It is prepared by 1.1 actication of culture and seed liquor
By the chlorella Chlorella zofingiensis strain transfers preserved in laboratory to equipped with improvement Basal trainings Support and cultivated on the inclined-plane of base, cultivation temperature is 28 DEG C, and illumination is 10 μm of ol m-2s-1, and observe chlorella growth situation.
With oese by chlorella algae tongue be inoculated into equipped with improvement Basal fluid nutrient mediums, temperature be 28 DEG C, illumination be 10μmol m-2s-1Under the conditions of cultivate 3~5 days and be used as seed liquor.
Wherein described improvement Basal culture mediums (pH6.1) composition is (unit mg/L) as shown in table 1 below:
Table 1
1.2 chlorella C.zofingiensis cultivate accumulation astaxanthin under the conditions of bloom, low nitrogen
1.2.1 chlorella C.zofingiensis bloom, low nitrogen condition of culture
Seed liquor is inoculated into improvement Basal culture mediums by 10% inoculum concentration and carries out chlorella C.zofingiensis trainings Support accumulation astaxanthin.Using improvement Basal culture mediums, the difference of the culture medium in itself and table 1 is fermentation medium:Its grape Sugar is 30g/L, with the addition of NaNO in addition3For 0.6g/L, pH 6.5.

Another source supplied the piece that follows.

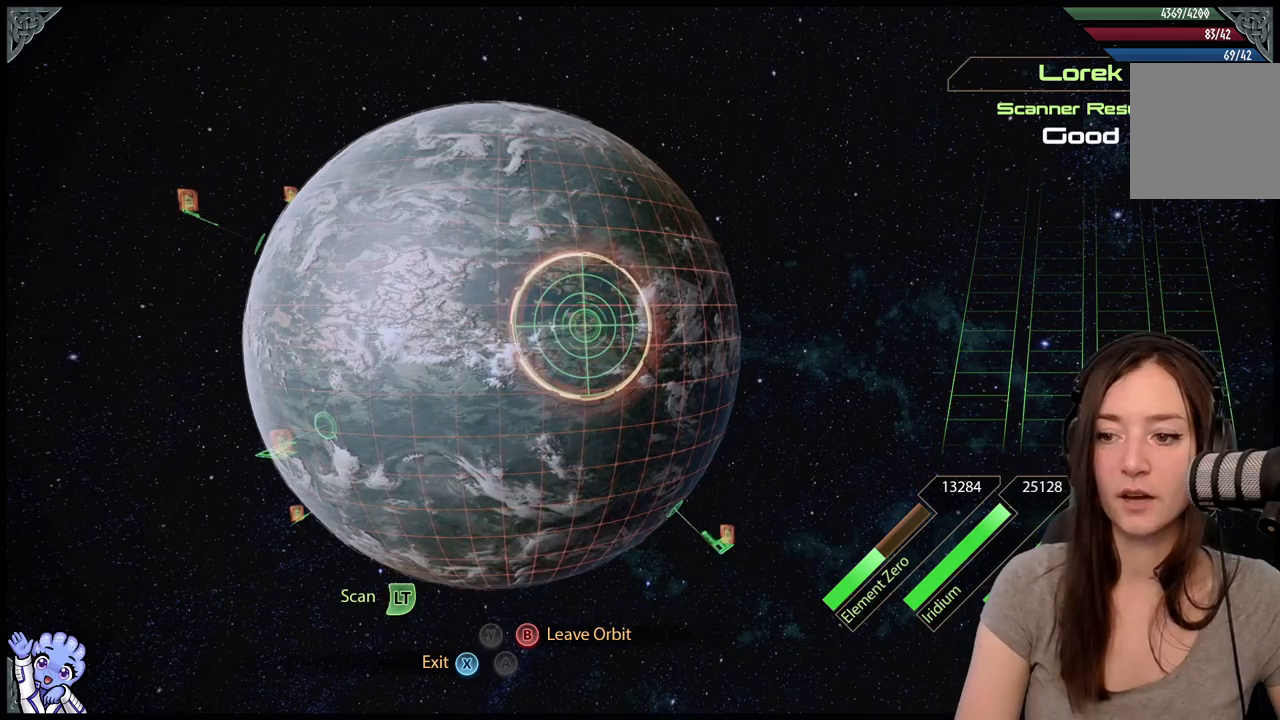
{"buttons": [], "left_stick": "down-right", "right_stick": "center", "events": [[267, "left_stick", "up-right"], [483, "left_stick", "down-right"]]}
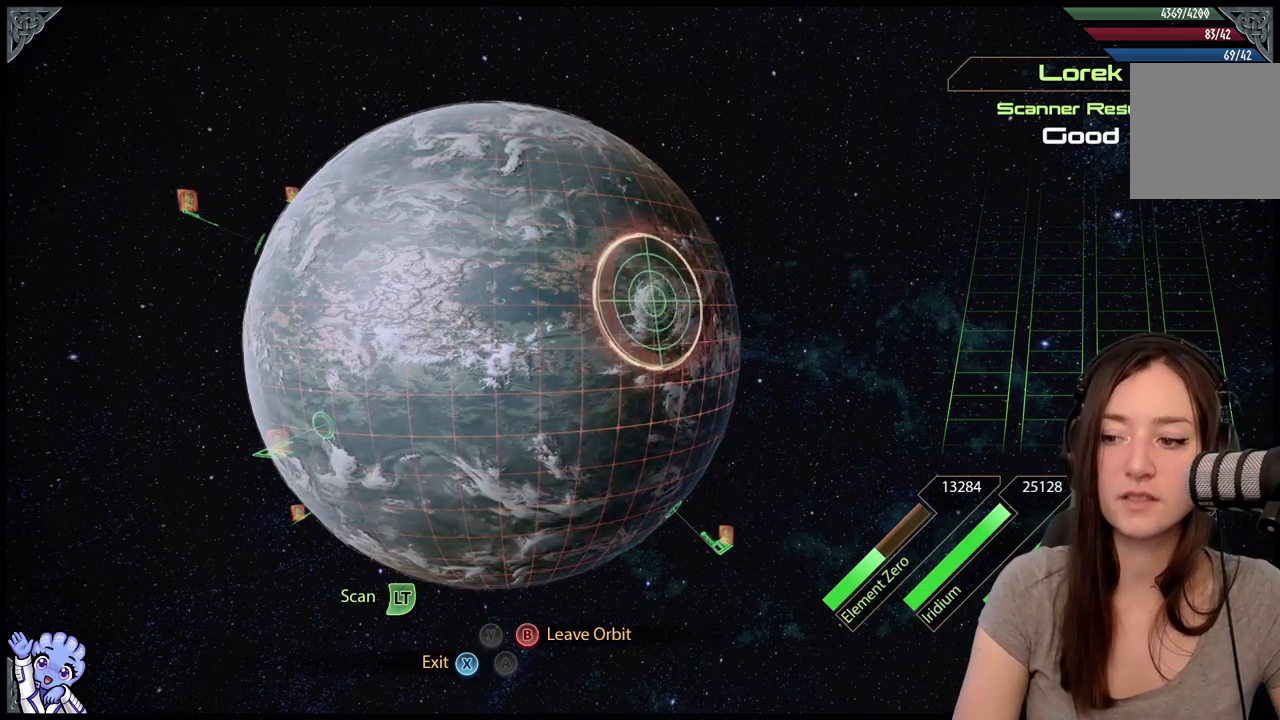
{"buttons": [], "left_stick": "up", "right_stick": "center", "events": [[67, "left_stick", "down-left"], [233, "left_stick", "left"], [400, "left_stick", "up"]]}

Condition of culture is:Temperature is 28 DEG C, intensity of illumination is 80 μm of ol m-2s-1More than, cultivate 12 days.In incubation Chlorella cells biomass is measured by sampling (result is shown in Fig. 1);To cultivating 146h, 168h, 192h, 216h, 240h, 264h, 288h Bead algae culturing liquid sampling it is standby;Cell is collected by centrifugation to some beads algae culturing liquid in sampling, frozen after centrifuge washing It is dry, be placed in -20 DEG C of refrigerators and carry out freezen protective, the freeze-dried algae powder sample of preservation include culture 146h, 168h, 192h, 216h, 240h, 264h, 288h freeze-dried algae powder, the analysis for follow-up chlorella para chrome content.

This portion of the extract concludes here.